Machine Learning Thesis Proposal
- Gates Hillman Centers
- MANZIL ZAHEER
- Ph.D. Student
- Machine Learning Department
- Carnegie Mellon University
Representation Learning @ Scale
Machine learning techniques are reaching or exceeding human level performances in tasks like image classification, translation, and text-to-speech. The success of these machine learning algorithms have been attributed to highly versatile representations learnt from data using deep networks or intricately designed Bayesian models. Representation learning has also provided hints in neuroscience, e.g. for understanding how humans might categorize objects. Despite these instances of success, many open questions remain.
Data come in all shapes and sizes: not just as images or text, but also as point clouds, sets, graphs, compressed, or even heterogeneous mixture of these data types. In this thesis, we want to develop representation learning algorithms for such unconventional data types by leveraging their structure and establishing new mathematical properties. Representations learned in this fashion were applied on diverse domains and found to be competitive with task specific state-of-the-art methods.
Once we have the representations, in various applications its interpretability is as crucial as its accuracy. Deep models often yield better accuracy, but require a large number of parameters, often notwithstanding the simplicity of the underlying data, rendering it uninterpretable which is highly undesirable in tasks like user modeling. On the other hand, Bayesian models produce sparse discrete representations, easily amenable to human interpretation. In this thesis, we want to explore methods that are capable of learning mixed representations retaining best of both the worlds. Our experimental evaluations show that the proposed techniques compare favorably with several state-of-the-art baselines.
Finally, one would want such interpretable representations to be inferred from large-scale data, however, often there is a mismatch between our computational resources and the statistical models. In this thesis, we want to bridge this gap by solutions based on a combination of modern computational techniques/data structures on one side and modified statistical inference algorithms on the other. We introduce new ways to parallelize, reduce look-ups, handle variable state space size, and escape saddle points. On latent variable models, like latent Dirichlet allocation (LDA), we find significant gains in performance.

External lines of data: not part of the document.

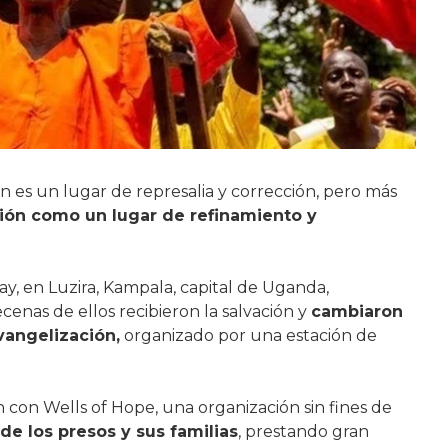
n es un lugar de represalia y corrección, pero más
ción como un lugar de refinamiento y
ay, en Luzira, Kampala, capital de Uganda,
cenas de ellos recibieron la salvación y
cambiaron
vangelización,
organizado por una estación de
ión con Wells of Hope, una organización sin fines de
de los presos y sus familias
, prestando gran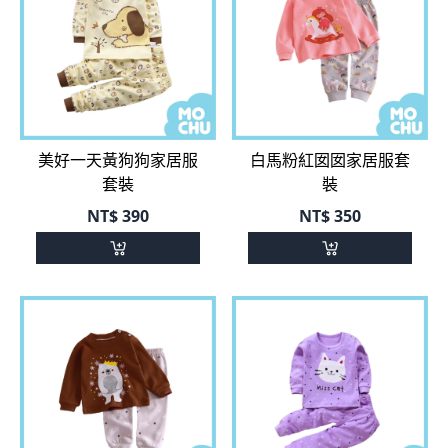
美好一天黃狗狗家居服
白馬粉紅囡囡家居服套
套裝
裝
NT$
390
NT$
350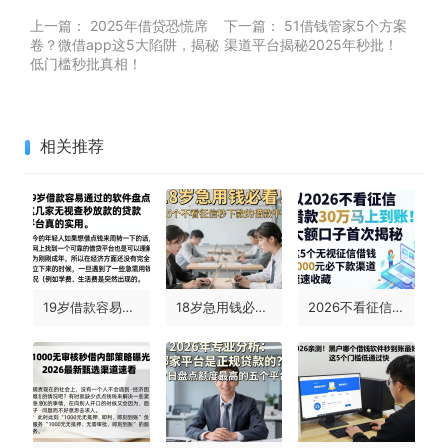
上一篇：
2025年借贷恐慌席
下一篇：
51借钱管家5个方案
卷？微借app这5大陷阱，揭秘
渠道平台揭秘2025年秒批！
低门槛秒批真相！
相关推荐
19岁借款容易通过的软件盘点！这几家无视查秒放款的贷款平台真的实用
18岁急用钱必看！这5个不看征信秒下款的借款平台，18岁也能轻松贷
2026不看征信借款30万马上到账！大额口子首次揭秘，这5个无视征信借钱6000元必下款渠道速速收藏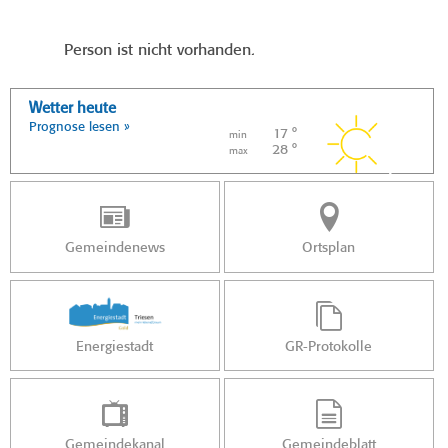
Person ist nicht vorhanden.
Wetter heute
Prognose lesen »
17 °
min
28 °
max
Gemeindenews
Ortsplan
Energiestadt
GR-Protokolle
Gemeindekanal
Gemeindeblatt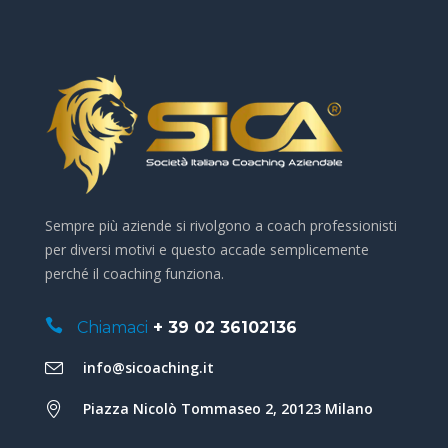
Sempre più aziende si rivolgono a coach professionisti
per diversi motivi e questo accade semplicemente
perché il coaching funziona.
Chiamaci
+ 39 02 36102136
info@sicoaching.it
Piazza Nicolò Tommaseo 2, 20123 Milano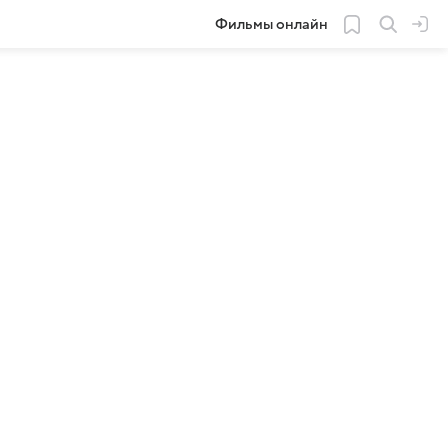
Фильмы онлайн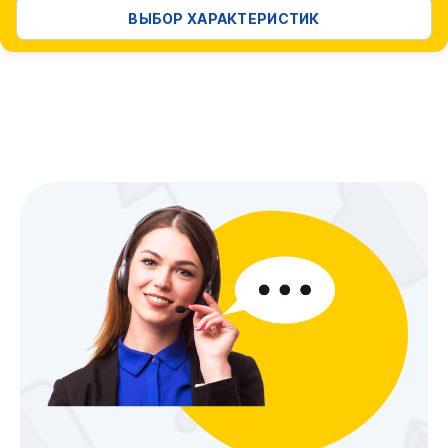
ВЫБОР ХАРАКТЕРИСТИК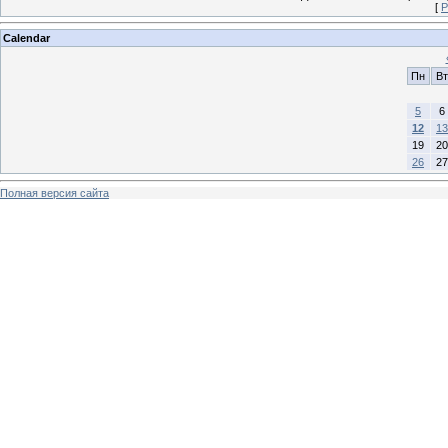
[
Р
Calendar
Пн
Вт
5
6
12
13
19
20
26
27
Полная версия сайта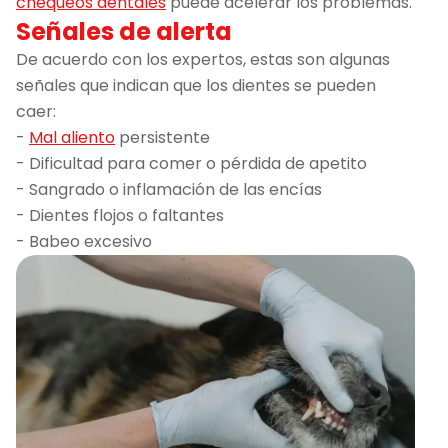
chequeos dentales
puede acelerar los problemas.
Señales de alerta
De acuerdo con los expertos, estas son algunas
señales que indican que los dientes se pueden
caer:
-
Mal aliento
persistente
- Dificultad para comer o pérdida de apetito
- Sangrado o inflamación de las encías
- Dientes flojos o faltantes
- Babeo excesivo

To summarize, in this thesis, we want to explore three major aspects of representation learning — diversity: being able to handle different types of data, interpretability: being accessible to and understandable by humans, and scalablity: being able to process massive datasets in a reasonable time and budget.
Barnabás Póczos (Co-Chair)
Ruslan Salakhutdinov (Co-Chair)
Alexander J. Smola (Amazon)
Andrew McCallum (University of Massachusetts Amherst)